Frausprech versus Mannsprech ?
Mit seinem Wörterbuch „Deutsch-Frau – Frau-Deutsch“ wurde Mario Barth zum Comedystar. Vorurteile zum unterschiedlichen Sprachgebrauch zwischen Mann und Frau gibt es wie Sand am Meer. Die Linguistik kommt bei ihrer Forschung glücklicherweise zu anspruchsvolleren Ergebnissen als Herr Barth.
Im siebzehnten Jahrhundert wurde auf den Antillen ein Volk entdeckt, bei dem die Sprachunterschiede so groß waren, dass lange angenommen wurde, die Männer und Frauen sprächen dort tatsächlich zwei verschiedene Sprachen. Noch immer geistert dieses Märchen in der Welt herum, trotzdem sich schließlich herausstellte, dass es sich lediglich um zwei sehr unterschiedliche Register derselben Sprache handeln dürfte.
Tatsächliche Unterschiede
Männer und Frauen sprechen mit hoher Wahrscheinlichkeit immer dieselbe Sprache, nur eben anders. In der Regel wird Frauen höhere phonetische Präzision, also eine klarere Aussprache, zugeschrieben. Auch orientieren sie sich stärker an der Standardsprache, während Männern ein Hang zum Dialekt attestiert wird. Frauen nehmen mehr Bezug auf Gefühle, stellen öfter Fragen, unterstützen den Gesprächspartner und gehen auf ihn ein, sie verwenden sogar Nebensätze. Männer hingegen vervollständigen nicht einmal immer ihre Hauptsätze, bilden also sogenannte „elliptische“ Sätze, verwenden mehr Ich-Bezüge, urteilen schneller als Frauen, und gehen weniger auf Argumente ihres Gegenübers ein.
„Weibliche“ Kommunikation versucht generell Gemeinsamkeiten herauszuarbeiten, eine Bindung zwischen den Gesprächsteilnehmern herzustellen. „Männliche“ Kommunikation tendiert mehr zur Überzeugungsarbeit, lotet Machtverhältnisse aus. Männer unterbrechen auch häufiger – vor allem Frauen.

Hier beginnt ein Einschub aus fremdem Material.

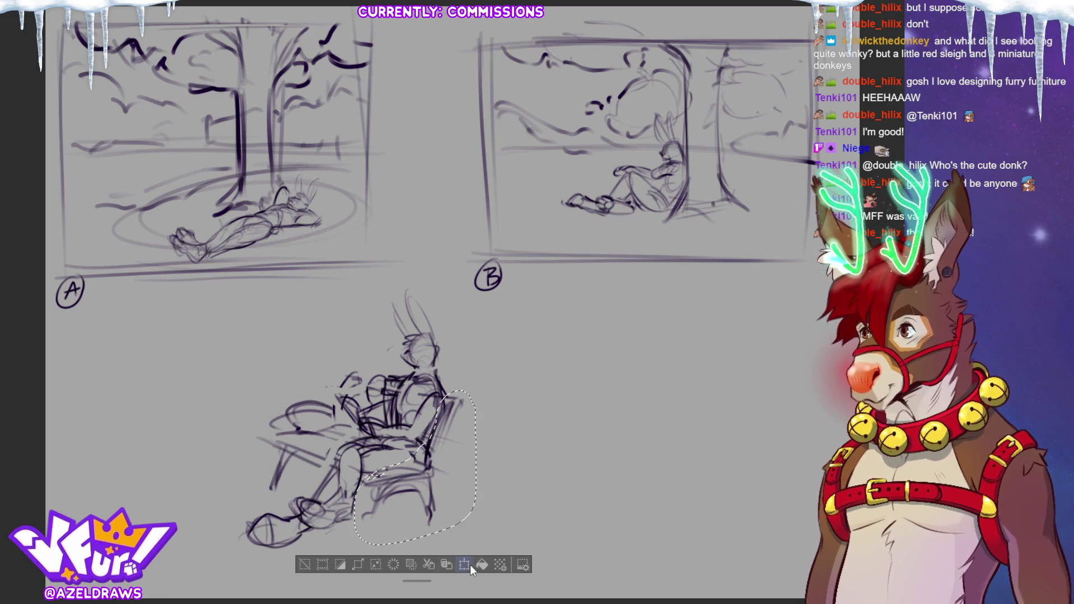
{"action": "left_click", "coordinate": [464, 565]}
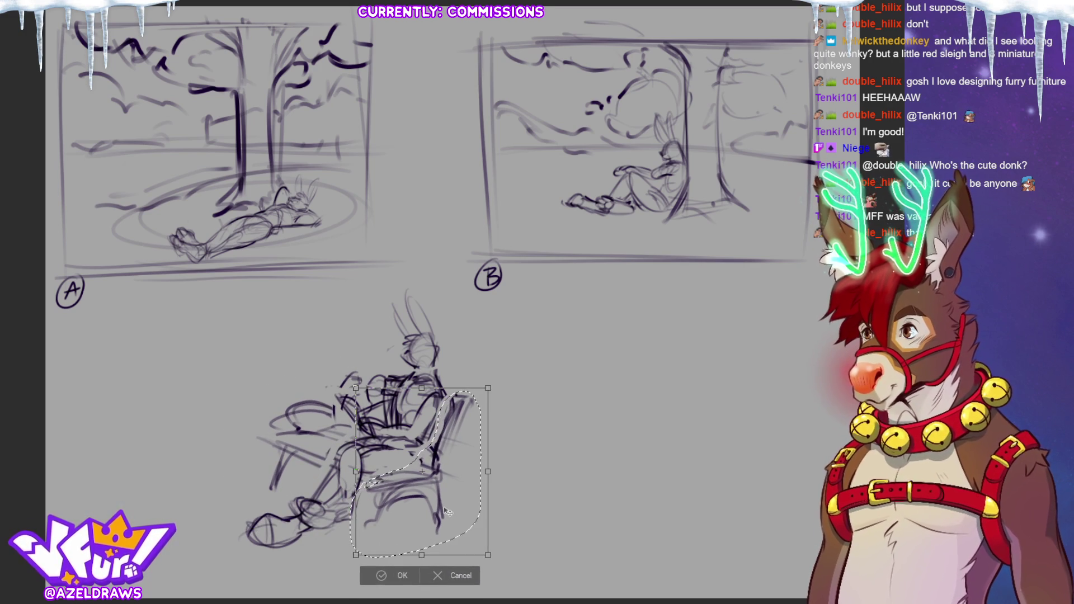
{"action": "left_click_drag", "start_coordinate": [488, 554], "coordinate": [493, 559]}
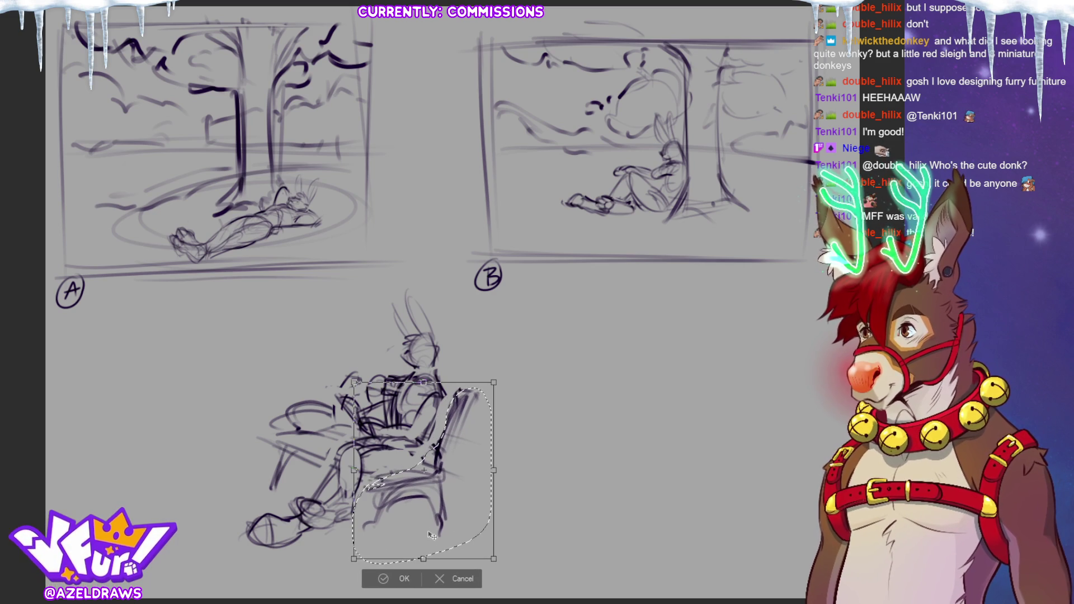
{"action": "left_click", "coordinate": [404, 580]}
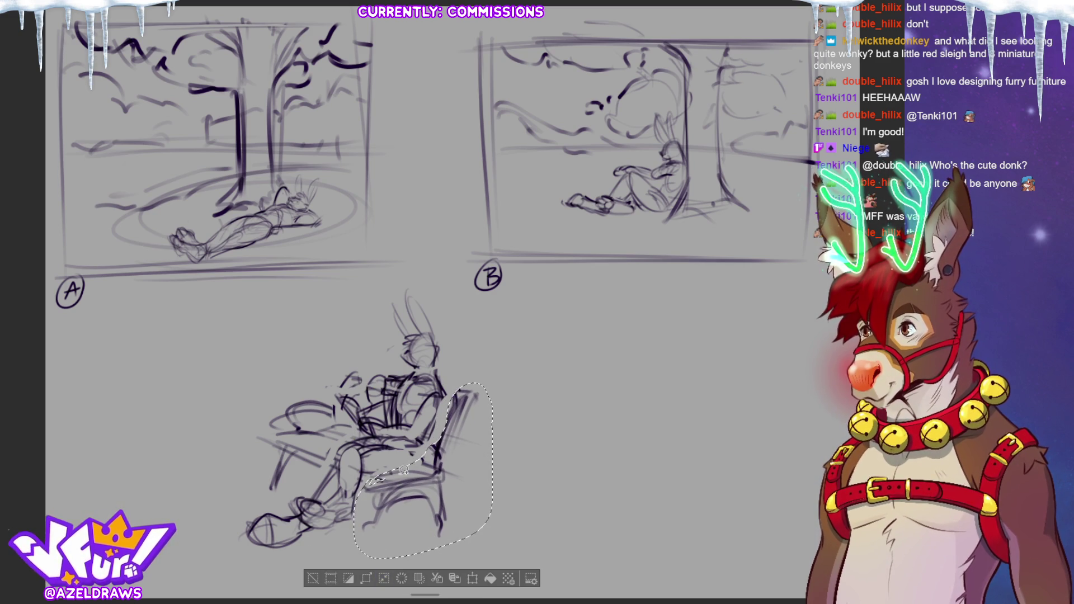
{"action": "left_click", "coordinate": [306, 582]}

Dies sind also einige der häufigsten Forschungsergebnisse, aufgrund welcher oft reflexartig geschlussfolgert wird, es gebe so etwas wie „Frausprech“ und „Mannsprech“. Der Haken ist nur, dass Männer die „Frauensprache“ und Frauen die der Männer ebenso beherrschen. Es kann sich also nicht um ein biologisches Phänomen handeln. Weiters bleibt die Frage offen, warum es nicht öfter vorkommt, dass zum Beispiel eine Frau die Männersprache spricht, wenn sie schon die Fähigkeit dazu hat ?
Soziales Konstrukt
„Doing Gender“ lautet ein sehr plausibler Erklärungsversuch. Der Begriff meint die Reproduktion des Geschlechts als soziales Konstrukt, also dessen, was die Gesellschaft unter „weiblich“ oder „männlich“ versteht. Schon Kinder unterscheiden zwischen „Buben-“ und „Mädchensachen“, reproduzieren beim Spielen Genderrollen. Dasselbe geschieht auf sprachlicher Ebene : Um als „echter“ Mann, oder „echte“ Frau, zu gelten, muss entsprechend gesprochen werden. Vor allem Frauen sehen sind so oft in einer Zwickmühle : Ihre Kommunikationsform bringt teils Nachteile, wie Durchsetzungsschwierigkeiten. Adaptieren sie „männliche“ Sprachelemente werden sie aber oft nicht mehr neutral als Frau gesehen, sondern etwa als „Kampfemanze“ diskreditiert.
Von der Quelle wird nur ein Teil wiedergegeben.